I fail to see the relevance of Dmcq's comments. A definition simply tells what people mean. When people write (–1)¹ they mean –1, and when they write 0⁰ they mean 1. There is no point in writing something undefined. It is not advanced at all. Apostol Mathematical analysis second edition says on page 6: "${\displaystyle \mathbb {Q} }$ contains ${\displaystyle \mathbb {Z} }$ as a subset.". Bo Jacoby (talk) 20:07, 26 November 2016 (UTC).

I see D.Lazard has changed that line in :Number#Complex_numbers. I fully agree with what is there now. What Apostol wrote is accurate enough though, with any of the usual axiom systems one can find a subset of the rationals that satisfies the axioms for the integers. However if one is talking about a model in set theory the rationals would be defined using the integers and have a quite different representation and so they would not be the same. And that statement was using set theory notation. I think you have some ideal Platonic numbers in mind independent of axioms. Nothing wrong with that for most work but things really do work out easier and better if you assume numbers have types like the difference between whole oranges and comminuted oranges and one doesn't try and force every statement about whole oranges to be true about comminuted orange made from a whole number of oranges. Dmcq (talk) 22:33, 26 November 2016 (UTC)

If ${\displaystyle x}$ is any real or complex number (or linear operator), and the exponent ${\displaystyle y}$ is a positive integer, then ${\displaystyle x^{y}}$ is the product ${\displaystyle \prod _{m=1}^{y}x}$. The empty product ${\displaystyle \prod _{m=1}^{0}x}$ is one. So ${\displaystyle x^{0}=1}$. If the number ${\displaystyle x}$ is nonzero, (or the operator ${\displaystyle x}$ is invertible), then ${\displaystyle x^{-1}={\frac {1}{x}}}$, and ${\displaystyle x^{-y}=(x^{-1})^{y}}$. If ${\displaystyle y}$ is a positive real number, then ${\displaystyle 0^{y}}$ is zero, and ${\displaystyle 0^{0}}$ is one, and ${\displaystyle 0^{-y}}$ is infinite (or undefined).

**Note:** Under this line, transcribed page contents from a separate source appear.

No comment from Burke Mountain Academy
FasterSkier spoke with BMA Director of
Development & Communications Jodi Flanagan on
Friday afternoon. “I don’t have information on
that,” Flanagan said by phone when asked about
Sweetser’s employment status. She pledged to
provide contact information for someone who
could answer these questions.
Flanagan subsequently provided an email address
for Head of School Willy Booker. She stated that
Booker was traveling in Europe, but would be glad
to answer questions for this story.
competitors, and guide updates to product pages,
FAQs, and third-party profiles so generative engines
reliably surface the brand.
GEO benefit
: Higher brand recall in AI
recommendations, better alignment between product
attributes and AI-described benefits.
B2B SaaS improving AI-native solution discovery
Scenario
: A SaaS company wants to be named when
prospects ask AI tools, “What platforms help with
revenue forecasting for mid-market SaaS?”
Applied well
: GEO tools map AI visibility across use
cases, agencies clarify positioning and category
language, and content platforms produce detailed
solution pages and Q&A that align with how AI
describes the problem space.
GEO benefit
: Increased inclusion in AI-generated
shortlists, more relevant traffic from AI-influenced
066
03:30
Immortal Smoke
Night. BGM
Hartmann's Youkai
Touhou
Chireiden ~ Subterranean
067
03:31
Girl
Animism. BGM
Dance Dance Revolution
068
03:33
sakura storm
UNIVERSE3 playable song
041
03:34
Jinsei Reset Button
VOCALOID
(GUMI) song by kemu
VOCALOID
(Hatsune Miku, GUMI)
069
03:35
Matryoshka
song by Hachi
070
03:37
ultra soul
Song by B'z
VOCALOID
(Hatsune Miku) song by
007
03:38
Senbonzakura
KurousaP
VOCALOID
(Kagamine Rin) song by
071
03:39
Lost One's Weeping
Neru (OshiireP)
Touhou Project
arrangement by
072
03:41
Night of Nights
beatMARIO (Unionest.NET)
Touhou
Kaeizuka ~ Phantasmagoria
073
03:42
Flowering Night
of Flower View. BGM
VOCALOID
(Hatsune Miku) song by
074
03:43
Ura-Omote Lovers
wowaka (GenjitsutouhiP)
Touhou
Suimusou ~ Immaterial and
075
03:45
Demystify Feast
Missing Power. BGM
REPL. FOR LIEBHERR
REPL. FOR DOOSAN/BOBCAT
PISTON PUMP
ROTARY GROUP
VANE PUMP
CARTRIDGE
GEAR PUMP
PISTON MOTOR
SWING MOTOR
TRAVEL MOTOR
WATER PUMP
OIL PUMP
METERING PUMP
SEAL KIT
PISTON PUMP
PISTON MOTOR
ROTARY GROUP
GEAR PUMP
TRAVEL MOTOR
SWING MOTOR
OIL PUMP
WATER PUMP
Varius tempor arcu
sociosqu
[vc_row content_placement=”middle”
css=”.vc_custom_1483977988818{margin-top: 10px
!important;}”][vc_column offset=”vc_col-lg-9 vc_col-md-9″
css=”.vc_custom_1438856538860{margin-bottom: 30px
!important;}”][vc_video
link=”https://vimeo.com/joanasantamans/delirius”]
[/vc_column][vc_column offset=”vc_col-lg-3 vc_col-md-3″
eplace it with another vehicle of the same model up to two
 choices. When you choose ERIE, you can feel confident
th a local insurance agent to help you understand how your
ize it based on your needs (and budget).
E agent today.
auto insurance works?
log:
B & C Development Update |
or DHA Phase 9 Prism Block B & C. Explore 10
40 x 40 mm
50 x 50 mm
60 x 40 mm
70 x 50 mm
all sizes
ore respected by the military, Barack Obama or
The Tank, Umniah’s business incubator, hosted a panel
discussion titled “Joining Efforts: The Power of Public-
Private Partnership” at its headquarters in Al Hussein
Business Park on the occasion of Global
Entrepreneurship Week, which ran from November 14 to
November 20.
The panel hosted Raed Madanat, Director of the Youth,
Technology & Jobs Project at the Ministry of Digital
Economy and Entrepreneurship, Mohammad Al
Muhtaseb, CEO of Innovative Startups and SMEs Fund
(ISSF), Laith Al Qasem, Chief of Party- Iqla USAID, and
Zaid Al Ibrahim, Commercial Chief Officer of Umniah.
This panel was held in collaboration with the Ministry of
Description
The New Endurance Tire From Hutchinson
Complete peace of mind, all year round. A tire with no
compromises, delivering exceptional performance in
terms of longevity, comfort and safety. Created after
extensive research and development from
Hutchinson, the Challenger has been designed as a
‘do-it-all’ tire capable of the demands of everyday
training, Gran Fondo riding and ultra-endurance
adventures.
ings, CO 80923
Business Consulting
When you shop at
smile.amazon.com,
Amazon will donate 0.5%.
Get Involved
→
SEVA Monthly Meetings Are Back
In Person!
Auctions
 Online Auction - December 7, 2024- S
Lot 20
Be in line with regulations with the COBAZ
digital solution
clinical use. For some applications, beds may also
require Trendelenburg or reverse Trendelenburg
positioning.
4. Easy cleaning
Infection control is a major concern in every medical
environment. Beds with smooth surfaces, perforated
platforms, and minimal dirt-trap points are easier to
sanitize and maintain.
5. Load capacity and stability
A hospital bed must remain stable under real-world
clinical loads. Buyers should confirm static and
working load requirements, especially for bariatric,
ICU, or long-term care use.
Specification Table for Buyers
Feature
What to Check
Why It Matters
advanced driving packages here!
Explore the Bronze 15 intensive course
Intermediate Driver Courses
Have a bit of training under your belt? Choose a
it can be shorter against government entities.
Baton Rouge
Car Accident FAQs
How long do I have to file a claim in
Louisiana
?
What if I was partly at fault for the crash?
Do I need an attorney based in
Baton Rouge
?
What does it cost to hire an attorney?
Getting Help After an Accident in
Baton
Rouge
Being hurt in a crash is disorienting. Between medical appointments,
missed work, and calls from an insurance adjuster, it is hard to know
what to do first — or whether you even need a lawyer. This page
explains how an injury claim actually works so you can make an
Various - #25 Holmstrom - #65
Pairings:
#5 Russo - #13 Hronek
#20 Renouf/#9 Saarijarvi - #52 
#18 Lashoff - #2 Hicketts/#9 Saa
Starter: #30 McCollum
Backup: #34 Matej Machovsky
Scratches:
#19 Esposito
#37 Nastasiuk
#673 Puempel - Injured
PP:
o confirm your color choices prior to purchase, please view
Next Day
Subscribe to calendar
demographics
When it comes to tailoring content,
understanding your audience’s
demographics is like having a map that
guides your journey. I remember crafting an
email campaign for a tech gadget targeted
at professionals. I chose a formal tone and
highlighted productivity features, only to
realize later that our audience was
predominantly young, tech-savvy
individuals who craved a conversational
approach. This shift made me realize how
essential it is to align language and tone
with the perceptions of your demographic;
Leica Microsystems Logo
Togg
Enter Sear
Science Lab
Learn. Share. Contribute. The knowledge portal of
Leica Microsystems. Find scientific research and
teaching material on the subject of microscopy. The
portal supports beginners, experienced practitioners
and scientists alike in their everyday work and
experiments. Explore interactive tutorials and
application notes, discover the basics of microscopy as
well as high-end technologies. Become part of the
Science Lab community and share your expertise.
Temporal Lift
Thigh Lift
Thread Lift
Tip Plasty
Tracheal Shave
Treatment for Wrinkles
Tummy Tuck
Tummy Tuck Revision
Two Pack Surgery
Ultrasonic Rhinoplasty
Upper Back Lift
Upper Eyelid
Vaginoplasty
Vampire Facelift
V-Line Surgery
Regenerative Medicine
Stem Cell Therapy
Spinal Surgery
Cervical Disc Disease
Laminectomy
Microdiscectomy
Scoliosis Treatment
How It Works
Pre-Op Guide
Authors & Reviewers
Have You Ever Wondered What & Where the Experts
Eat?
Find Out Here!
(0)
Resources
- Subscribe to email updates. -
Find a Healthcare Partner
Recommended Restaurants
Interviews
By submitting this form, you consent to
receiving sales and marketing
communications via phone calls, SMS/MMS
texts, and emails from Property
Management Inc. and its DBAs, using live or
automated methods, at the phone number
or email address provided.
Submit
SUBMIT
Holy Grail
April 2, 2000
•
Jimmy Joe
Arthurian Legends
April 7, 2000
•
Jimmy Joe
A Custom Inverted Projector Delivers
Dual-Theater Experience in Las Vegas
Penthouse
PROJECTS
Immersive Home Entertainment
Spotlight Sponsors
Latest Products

The discontinuity for ${\displaystyle y=0}$ is unavoidable. If ${\displaystyle x}$ is positive, and the exponent ${\displaystyle y}$ is any real or complex number (or linear operator), then ${\displaystyle x^{y}}$ is ${\displaystyle e^{y\log x}}$, where the exponential function is ${\displaystyle e^{y}=\sum _{k=0}^{\infty }\prod _{m=1}^{k}{\frac {y}{m}}}$, and the natural logarithm ${\displaystyle \log }$ is the real solution to the equation ${\displaystyle x=e^{\log x}}$. Where these definitions overlap they provide the same value for ${\displaystyle x^{y}}$. So ${\displaystyle 2^{-3}={\frac {1}{2\cdot 2\cdot 2}}=\sum _{k=0}^{\infty }\prod _{m=1}^{k}{\frac {-3\log 2}{m}}}$. Bo Jacoby (talk) 16:54, 21 November 2016 (UTC).